The Morgridge Institute for Research and University of Wisconsin-Madison researchers are working to optimize a camera capable of a slick optical trick: Snapping pictures around corners.
The imaging project, supported by a new $4.4 million grant from the U.S. Defense Department's Advanced Research Projects Agency (DARPA), will work over four years to explore the limitations and potential applications of scattered-light technology that can recreate scenes outside human line of sight.
The technology, pioneered by Morgridge imaging specialist Andreas Velten, uses pulses of scattered light photons that bounce through a scene and are recaptured by finely tuned sensors connected to the camera. Information from this scattered light helps the researchers digitally rebuild a 3D environment that is either hidden or obstructed from view.
While in its infancy, the technology has generated excitement about potential applications in medical imaging, disaster relief, navigation, robotic surgery and even space exploration. UW-Madison is one of eight university teams receiving 2016 DARPA grants to probe different forms of non-line-of-sight imaging.
Velten, also a scientist with the UW-Madison Laboratory for Optical and Computational Instrumentation (LOCI), first demonstrated non-line-of-sight imaging in 2012 with the Massachusetts Institute of Technology. The technique was able to recreate human figures and other shapes that were positioned around corners.
He now is partnering with Mohit Gupta, UW-Madison assistant professor of computer science, to see how far they can push the quality and complexity of these pictures—a fundamental step before devices can become reality.
Questions include: Can they recapture movement? Can they determine what material an object is made of? Can they differentiate between very similar shapes? Can they push this method further to see around two, three, or more corners?
Velten and Gupta have developed a theoretical framework to determine how complex a scene they can recapture. They are creating models where they bounce light a half-dozen or more times through a space to capture objects that are either hidden or outside the field of view.
"The more times you can bounce this light within a scene, the more possible data you can collect," Velten says. "Since the first light is the strongest, and each proceeding bounce gets weaker and weaker, the sensor has to be sensitive enough to capture even a few photons of light."
Gupta brings expertise in computer vision to the project and will be developing methods to make better sense of the limited data coming back from these techniques.
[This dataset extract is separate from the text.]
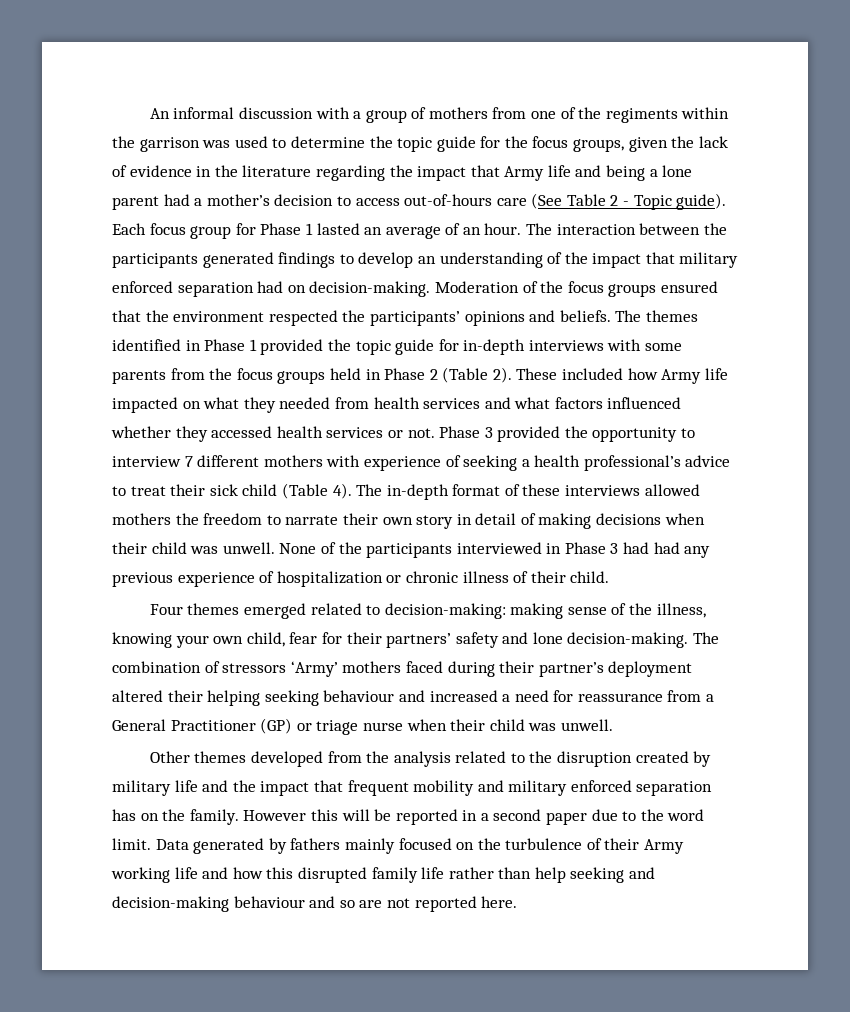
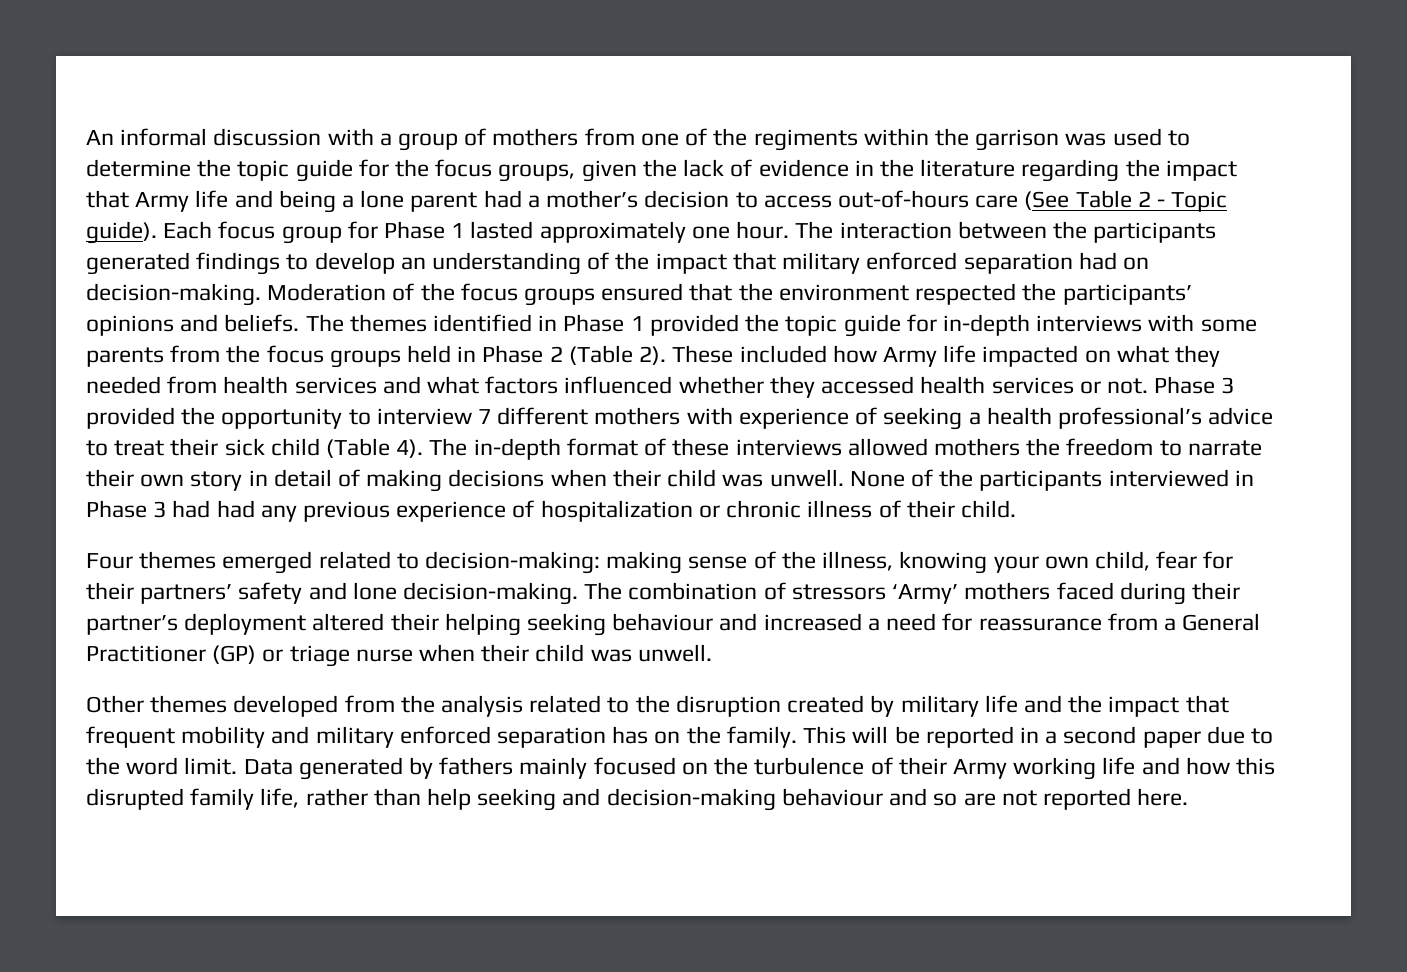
[364,223,481,239] an average of an -> [539,221,730,243] approximately one
[243,809,338,821] However this -> [803,726,847,744] This
[421,867,445,879] life -> [260,788,300,808] life,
Gupta will work to develop algorithms that can better decode the data that helps recreate scenes.
"The information we will get is going to be noisy and the shapes will be blob-like, not much to the naked eye, so the visualization part of this will be huge," Gupta says. "Because this problem is so new, we don't even know what's possible."
The first two years of the grant will be devoted to the pushing the limitations of this technique. The second two years will focus on hardware development to make field applications possible.
Some of the possibilities are tantalizing. For example, Gupta says it could be used for safety tests of jet engines, examining performance while the engines are running. It could also be used to probe impossible-to-see spaces in shipwrecks such as the Titanic. Velten currently has a NASA project examining whether the technology can be used to probe the dimensions of moon caves.
Interestingly, the light used in this project would be pretty useless for standard photography. Regular cameras rely on the opening burst of light on the subject, while this project focuses on the indirect light that comes later and scatters and bounces through the scene.
"We are interested in capturing exactly what a conventional camera doesn't capture," he says.